Inter-Asterisk eXchange
- Abbreviation: IAX
- Purpose: VoIP
- Developer(s): Mark Spencer
- Influenced: IAX2
- OSI layer: Application layer
- Port(s): 4569
- RFC(s): RFC 5456

= Inter-Asterisk eXchange =

Inter-Asterisk eXchange (IAX) is a communications protocol native to the Asterisk private branch exchange (PBX) software, and is supported by a few other softswitches, PBX systems, and softphones. It is used for transporting voice over IP telephony sessions between servers and to terminal devices.

The original IAX protocol is deprecated and has been superseded by a second version, commonly called IAX2. The IAX2 protocol was published as an informational (non-standards-track) RFC 5456 by discretion of the RFC Editor in February 2010.

==Basic properties==
IAX is a binary-encoded voice over Internet protocol (VoIP) that is used for streaming media, but is primarily designed for IP voice calls.

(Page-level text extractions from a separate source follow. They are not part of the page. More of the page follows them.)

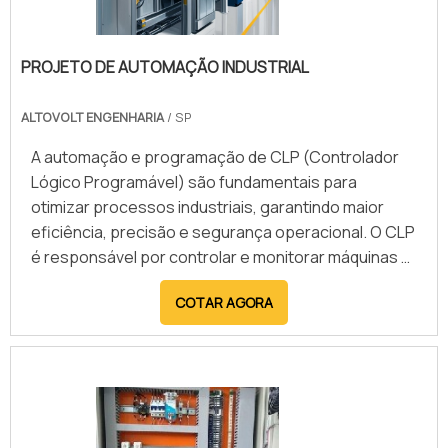
PROJETO DE AUTOMAÇÃO INDUSTRIAL
ALTOVOLT ENGENHARIA
/ SP
A automação e programação de CLP (Controlador
Lógico Programável) são fundamentais para
otimizar processos industriais, garantindo maior
eficiência, precisão e segurança operacional. O CLP
é responsável por controlar e monitorar máquinas e
sistemas automatizados, reduzindo a necessidade
COTAR AGORA
de intervenção manual e minimizando falhas. A
programação personalizada permite a adaptação
do equipamento às necessidades específicas de
cada aplicação, proporcionando maior flexibilidade e
desempenho. Além disso, o CLP pode ser integrado
a IHMs e redes industriais, facilitando a comunicação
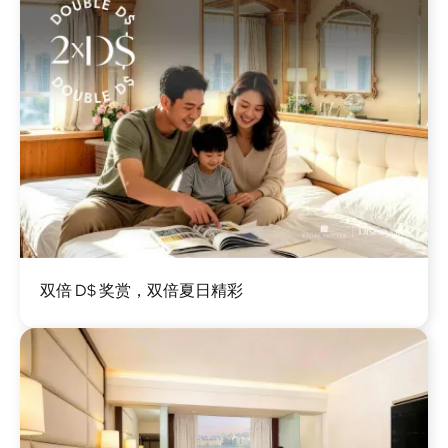
图
双倍 D$ 奖赏，双倍夏日精彩
像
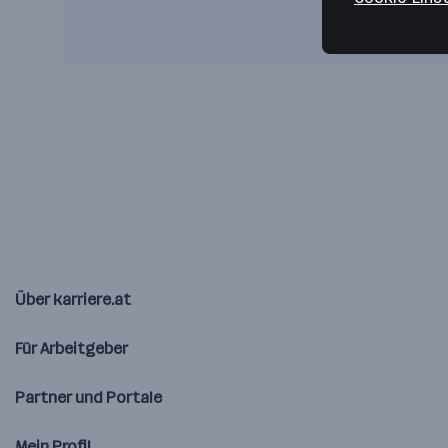
Über karriere.at
Für Arbeitgeber
Partner und Portale
Mein Profil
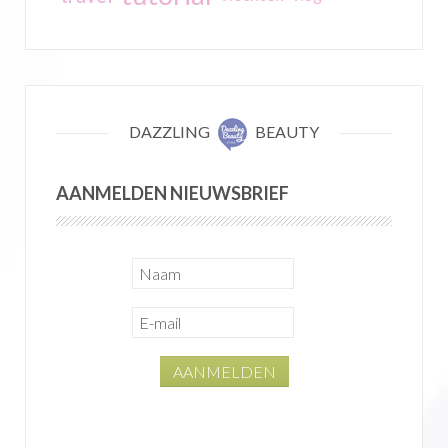
DAZZLING
BEAUTY
AANMELDEN NIEUWSBRIEF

IAX uses a single User Datagram Protocol (UDP) data stream and port number, by default 4569, between endpoints for both session signaling and media payloads. This feature provides benefits for traversing network address translators at network boundaries, as it simplifies firewall configuration. Other VoIP protocols typically use independent channels for signaling and media, such as the Session Initiation Protocol (SIP), H.323, and the Media Gateway Control Protocol (MGCP), which carry media with the Real-time Transport Protocol (RTP).

IAX supports trunking, multiplexing channels over a single link. When trunking, data from multiple sessions are merged into a single stream of packets between two endpoints, reducing the IP overhead. This is advantageous in VoIP transmissions, in which IP headers use a large fraction of bandwidth.

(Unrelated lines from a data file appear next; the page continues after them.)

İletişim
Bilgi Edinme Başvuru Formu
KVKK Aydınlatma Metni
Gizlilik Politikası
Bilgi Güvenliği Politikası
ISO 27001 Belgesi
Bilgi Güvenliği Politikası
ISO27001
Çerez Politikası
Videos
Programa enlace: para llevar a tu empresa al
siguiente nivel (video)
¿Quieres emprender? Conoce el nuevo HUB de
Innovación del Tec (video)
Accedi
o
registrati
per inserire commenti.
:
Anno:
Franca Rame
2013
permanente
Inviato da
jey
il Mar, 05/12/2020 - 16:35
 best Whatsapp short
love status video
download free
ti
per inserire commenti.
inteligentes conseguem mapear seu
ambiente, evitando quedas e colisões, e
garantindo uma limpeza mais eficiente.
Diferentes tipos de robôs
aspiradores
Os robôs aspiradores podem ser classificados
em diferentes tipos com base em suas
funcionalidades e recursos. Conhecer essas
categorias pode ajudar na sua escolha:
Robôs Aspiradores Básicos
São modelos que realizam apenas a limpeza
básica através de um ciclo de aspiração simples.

IAX2 supports native encryption of both control and media streams using AES-128.

==Origin==
Both versions of the IAX protocol were created by Mark Spencer and much of the development was carried out in the Asterisk open-source community.

==Goals==
The primary goals for IAX are to minimize bandwidth used in media transmissions, and to provide native network address translation (NAT) transparency. It was intended to be easy to use behind firewalls.

==Drawbacks==
- Awkward extensibility: Due to the lack of a generic extension mechanism, new features have to be added in the protocol specification, which makes the protocol less flexible than H.323, SIP, and MGCP.
- Vulnerability: Older implementations of IAX2 were vulnerable to resource exhaustion DoS attack methods that are available to the public. While no solutions existed for these issues, the best practices included limiting UDP port access to specific trusted IP addresses. Internet-facing IAX2 ports are considered vulnerable and should be monitored closely. The fuzzer used to detect these application vulnerabilities was posted on milw0rm. and is included in the VoIPer development tree. These issues were briefly mentioned in the IAX RFC 5456 on page 94. This flaw does not exist in up-to-date installations.